### YOUR OBJECTIVE
Tally the lines below that contain "besoins". The number is the whole answer.

(INFORMATION SHOWN Opens)

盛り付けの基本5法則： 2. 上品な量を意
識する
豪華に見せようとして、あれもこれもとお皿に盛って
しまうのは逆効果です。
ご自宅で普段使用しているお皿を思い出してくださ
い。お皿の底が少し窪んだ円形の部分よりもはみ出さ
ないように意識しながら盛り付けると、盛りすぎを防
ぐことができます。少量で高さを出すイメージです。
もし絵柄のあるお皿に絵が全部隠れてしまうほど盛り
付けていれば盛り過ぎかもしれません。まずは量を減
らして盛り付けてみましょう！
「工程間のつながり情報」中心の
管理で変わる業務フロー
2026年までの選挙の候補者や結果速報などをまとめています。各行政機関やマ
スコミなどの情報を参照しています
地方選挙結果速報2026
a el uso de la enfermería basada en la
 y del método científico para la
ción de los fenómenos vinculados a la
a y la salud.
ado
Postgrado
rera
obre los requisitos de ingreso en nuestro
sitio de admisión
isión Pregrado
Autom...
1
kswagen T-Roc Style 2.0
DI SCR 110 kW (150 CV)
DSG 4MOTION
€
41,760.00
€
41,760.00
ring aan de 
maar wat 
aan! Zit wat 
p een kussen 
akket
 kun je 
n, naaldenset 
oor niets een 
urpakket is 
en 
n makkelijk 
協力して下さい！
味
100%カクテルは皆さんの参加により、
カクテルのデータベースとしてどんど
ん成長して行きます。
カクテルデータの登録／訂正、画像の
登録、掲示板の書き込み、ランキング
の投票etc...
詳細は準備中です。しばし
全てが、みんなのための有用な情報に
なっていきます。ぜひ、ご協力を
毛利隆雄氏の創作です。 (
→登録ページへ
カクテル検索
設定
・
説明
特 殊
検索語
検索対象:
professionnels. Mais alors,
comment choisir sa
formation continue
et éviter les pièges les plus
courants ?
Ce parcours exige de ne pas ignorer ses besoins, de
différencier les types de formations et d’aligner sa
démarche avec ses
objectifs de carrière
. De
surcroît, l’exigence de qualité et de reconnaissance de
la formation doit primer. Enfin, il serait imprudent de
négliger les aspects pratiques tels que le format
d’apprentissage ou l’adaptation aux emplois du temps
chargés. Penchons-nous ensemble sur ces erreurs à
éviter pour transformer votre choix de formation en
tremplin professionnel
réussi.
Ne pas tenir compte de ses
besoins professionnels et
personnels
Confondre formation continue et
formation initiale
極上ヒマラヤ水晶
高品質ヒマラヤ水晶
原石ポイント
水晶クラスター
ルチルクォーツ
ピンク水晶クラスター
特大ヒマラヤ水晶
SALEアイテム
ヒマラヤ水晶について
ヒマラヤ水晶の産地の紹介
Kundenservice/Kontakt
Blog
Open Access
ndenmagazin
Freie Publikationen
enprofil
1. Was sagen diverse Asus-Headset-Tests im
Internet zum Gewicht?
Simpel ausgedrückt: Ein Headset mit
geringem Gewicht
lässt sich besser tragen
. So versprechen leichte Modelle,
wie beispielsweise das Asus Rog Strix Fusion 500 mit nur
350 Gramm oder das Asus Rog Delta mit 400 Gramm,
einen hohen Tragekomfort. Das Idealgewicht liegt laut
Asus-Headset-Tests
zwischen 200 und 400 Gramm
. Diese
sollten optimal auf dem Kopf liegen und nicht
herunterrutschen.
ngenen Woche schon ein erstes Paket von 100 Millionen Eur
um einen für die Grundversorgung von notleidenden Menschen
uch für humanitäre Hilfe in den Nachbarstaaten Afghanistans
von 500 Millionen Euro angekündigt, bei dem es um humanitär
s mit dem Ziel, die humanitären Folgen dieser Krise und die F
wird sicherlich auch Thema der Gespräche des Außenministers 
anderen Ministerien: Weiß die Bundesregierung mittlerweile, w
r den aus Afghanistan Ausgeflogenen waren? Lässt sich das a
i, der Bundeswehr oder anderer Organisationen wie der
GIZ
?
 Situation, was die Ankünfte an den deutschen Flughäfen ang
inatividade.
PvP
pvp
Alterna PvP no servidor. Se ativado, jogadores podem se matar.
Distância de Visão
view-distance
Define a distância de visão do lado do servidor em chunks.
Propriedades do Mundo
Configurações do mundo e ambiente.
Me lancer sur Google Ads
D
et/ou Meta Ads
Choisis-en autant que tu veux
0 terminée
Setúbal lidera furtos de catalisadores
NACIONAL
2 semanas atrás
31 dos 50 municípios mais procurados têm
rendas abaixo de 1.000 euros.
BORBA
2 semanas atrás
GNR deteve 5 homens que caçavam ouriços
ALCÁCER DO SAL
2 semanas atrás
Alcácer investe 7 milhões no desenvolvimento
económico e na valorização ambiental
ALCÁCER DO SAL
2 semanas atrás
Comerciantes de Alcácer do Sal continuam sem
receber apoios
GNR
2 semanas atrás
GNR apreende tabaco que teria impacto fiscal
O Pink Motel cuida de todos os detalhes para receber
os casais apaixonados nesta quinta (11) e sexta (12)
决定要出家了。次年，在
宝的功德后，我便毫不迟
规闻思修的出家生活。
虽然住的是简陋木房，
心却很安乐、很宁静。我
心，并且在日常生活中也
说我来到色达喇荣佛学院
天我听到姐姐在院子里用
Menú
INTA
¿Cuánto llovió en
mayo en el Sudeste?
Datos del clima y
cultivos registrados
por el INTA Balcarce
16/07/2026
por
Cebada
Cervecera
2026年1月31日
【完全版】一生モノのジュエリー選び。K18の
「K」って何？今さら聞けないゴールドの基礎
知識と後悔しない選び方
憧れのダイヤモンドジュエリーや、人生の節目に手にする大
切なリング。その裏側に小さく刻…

(INFORMATION SHOWN Closes)

### ANSWER BELOW
2